[Saved data entries]
-----
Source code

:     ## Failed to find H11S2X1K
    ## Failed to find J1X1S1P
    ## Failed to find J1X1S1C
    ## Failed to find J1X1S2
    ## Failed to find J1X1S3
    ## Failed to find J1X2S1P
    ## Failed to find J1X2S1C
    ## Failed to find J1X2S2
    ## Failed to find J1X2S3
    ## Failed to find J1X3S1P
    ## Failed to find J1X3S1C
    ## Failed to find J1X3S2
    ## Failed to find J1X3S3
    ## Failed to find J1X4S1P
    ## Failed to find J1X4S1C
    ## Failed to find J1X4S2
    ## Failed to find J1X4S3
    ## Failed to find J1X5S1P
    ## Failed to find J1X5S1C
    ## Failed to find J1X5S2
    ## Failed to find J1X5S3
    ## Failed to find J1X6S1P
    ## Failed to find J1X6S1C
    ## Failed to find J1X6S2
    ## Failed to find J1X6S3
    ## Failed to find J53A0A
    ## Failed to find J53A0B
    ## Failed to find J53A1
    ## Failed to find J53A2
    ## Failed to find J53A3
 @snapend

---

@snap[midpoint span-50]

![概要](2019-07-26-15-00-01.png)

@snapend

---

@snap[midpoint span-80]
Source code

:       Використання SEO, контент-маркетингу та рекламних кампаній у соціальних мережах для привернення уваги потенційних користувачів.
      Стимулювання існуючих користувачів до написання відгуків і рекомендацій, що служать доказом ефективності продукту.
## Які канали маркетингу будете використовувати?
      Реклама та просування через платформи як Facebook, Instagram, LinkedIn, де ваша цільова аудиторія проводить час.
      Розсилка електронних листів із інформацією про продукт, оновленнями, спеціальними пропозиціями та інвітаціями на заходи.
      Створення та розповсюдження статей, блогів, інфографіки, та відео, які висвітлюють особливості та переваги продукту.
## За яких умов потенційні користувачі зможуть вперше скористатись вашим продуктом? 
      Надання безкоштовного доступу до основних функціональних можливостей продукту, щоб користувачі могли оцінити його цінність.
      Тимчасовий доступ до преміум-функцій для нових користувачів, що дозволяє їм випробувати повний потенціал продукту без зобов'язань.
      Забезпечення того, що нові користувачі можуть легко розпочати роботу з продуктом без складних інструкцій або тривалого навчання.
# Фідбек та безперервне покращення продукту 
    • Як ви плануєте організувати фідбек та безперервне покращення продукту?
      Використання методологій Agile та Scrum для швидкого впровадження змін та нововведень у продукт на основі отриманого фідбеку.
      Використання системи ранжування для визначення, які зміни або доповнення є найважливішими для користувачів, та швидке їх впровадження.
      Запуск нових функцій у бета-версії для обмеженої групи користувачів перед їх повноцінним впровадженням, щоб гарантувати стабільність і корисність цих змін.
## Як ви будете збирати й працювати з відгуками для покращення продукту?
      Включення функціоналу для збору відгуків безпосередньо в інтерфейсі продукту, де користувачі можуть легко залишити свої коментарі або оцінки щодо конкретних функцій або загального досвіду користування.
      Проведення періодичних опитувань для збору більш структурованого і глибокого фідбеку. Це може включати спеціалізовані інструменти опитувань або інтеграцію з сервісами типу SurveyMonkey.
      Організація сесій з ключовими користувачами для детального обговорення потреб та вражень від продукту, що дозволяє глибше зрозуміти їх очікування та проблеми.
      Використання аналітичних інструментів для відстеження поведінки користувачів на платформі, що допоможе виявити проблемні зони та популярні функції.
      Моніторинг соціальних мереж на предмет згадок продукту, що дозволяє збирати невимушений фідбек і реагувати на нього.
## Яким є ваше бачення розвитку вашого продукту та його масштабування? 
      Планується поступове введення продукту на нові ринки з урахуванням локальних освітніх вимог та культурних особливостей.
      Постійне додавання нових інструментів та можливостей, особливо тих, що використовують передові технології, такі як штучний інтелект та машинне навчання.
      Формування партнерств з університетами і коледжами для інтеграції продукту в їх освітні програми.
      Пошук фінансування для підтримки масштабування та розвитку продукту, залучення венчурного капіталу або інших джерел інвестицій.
-----
▸ THE PROBLEM
Reproduce every one of these lines word for word.

▸ SOLUTION FOR THIS EXERCISE
Source code

:     ## Failed to find H11S2X1K
    ## Failed to find J1X1S1P
    ## Failed to find J1X1S1C
    ## Failed to find J1X1S2
    ## Failed to find J1X1S3
    ## Failed to find J1X2S1P
    ## Failed to find J1X2S1C
    ## Failed to find J1X2S2
    ## Failed to find J1X2S3
    ## Failed to find J1X3S1P
    ## Failed to find J1X3S1C
    ## Failed to find J1X3S2
    ## Failed to find J1X3S3
    ## Failed to find J1X4S1P
    ## Failed to find J1X4S1C
    ## Failed to find J1X4S2
    ## Failed to find J1X4S3
    ## Failed to find J1X5S1P
    ## Failed to find J1X5S1C
    ## Failed to find J1X5S2
    ## Failed to find J1X5S3
    ## Failed to find J1X6S1P
    ## Failed to find J1X6S1C
    ## Failed to find J1X6S2
    ## Failed to find J1X6S3
    ## Failed to find J53A0A
    ## Failed to find J53A0B
    ## Failed to find J53A1
    ## Failed to find J53A2
    ## Failed to find J53A3
 @snapend

---

@snap[midpoint span-50]

![概要](2019-07-26-15-00-01.png)

@snapend

---

@snap[midpoint span-80]
Source code

:       Використання SEO, контент-маркетингу та рекламних кампаній у соціальних мережах для привернення уваги потенційних користувачів.
      Стимулювання існуючих користувачів до написання відгуків і рекомендацій, що служать доказом ефективності продукту.
## Які канали маркетингу будете використовувати?
      Реклама та просування через платформи як Facebook, Instagram, LinkedIn, де ваша цільова аудиторія проводить час.
      Розсилка електронних листів із інформацією про продукт, оновленнями, спеціальними пропозиціями та інвітаціями на заходи.
      Створення та розповсюдження статей, блогів, інфографіки, та відео, які висвітлюють особливості та переваги продукту.
## За яких умов потенційні користувачі зможуть вперше скористатись вашим продуктом? 
      Надання безкоштовного доступу до основних функціональних можливостей продукту, щоб користувачі могли оцінити його цінність.
      Тимчасовий доступ до преміум-функцій для нових користувачів, що дозволяє їм випробувати повний потенціал продукту без зобов'язань.
      Забезпечення того, що нові користувачі можуть легко розпочати роботу з продуктом без складних інструкцій або тривалого навчання.
# Фідбек та безперервне покращення продукту 
    • Як ви плануєте організувати фідбек та безперервне покращення продукту?
      Використання методологій Agile та Scrum для швидкого впровадження змін та нововведень у продукт на основі отриманого фідбеку.
      Використання системи ранжування для визначення, які зміни або доповнення є найважливішими для користувачів, та швидке їх впровадження.
      Запуск нових функцій у бета-версії для обмеженої групи користувачів перед їх повноцінним впровадженням, щоб гарантувати стабільність і корисність цих змін.
## Як ви будете збирати й працювати з відгуками для покращення продукту?
      Включення функціоналу для збору відгуків безпосередньо в інтерфейсі продукту, де користувачі можуть легко залишити свої коментарі або оцінки щодо конкретних функцій або загального досвіду користування.
      Проведення періодичних опитувань для збору більш структурованого і глибокого фідбеку. Це може включати спеціалізовані інструменти опитувань або інтеграцію з сервісами типу SurveyMonkey.
      Організація сесій з ключовими користувачами для детального обговорення потреб та вражень від продукту, що дозволяє глибше зрозуміти їх очікування та проблеми.
      Використання аналітичних інструментів для відстеження поведінки користувачів на платформі, що допоможе виявити проблемні зони та популярні функції.
      Моніторинг соціальних мереж на предмет згадок продукту, що дозволяє збирати невимушений фідбек і реагувати на нього.
## Яким є ваше бачення розвитку вашого продукту та його масштабування? 
      Планується поступове введення продукту на нові ринки з урахуванням локальних освітніх вимог та культурних особливостей.
      Постійне додавання нових інструментів та можливостей, особливо тих, що використовують передові технології, такі як штучний інтелект та машинне навчання.
      Формування партнерств з університетами і коледжами для інтеграції продукту в їх освітні програми.
      Пошук фінансування для підтримки масштабування та розвитку продукту, залучення венчурного капіталу або інших джерел інвестицій.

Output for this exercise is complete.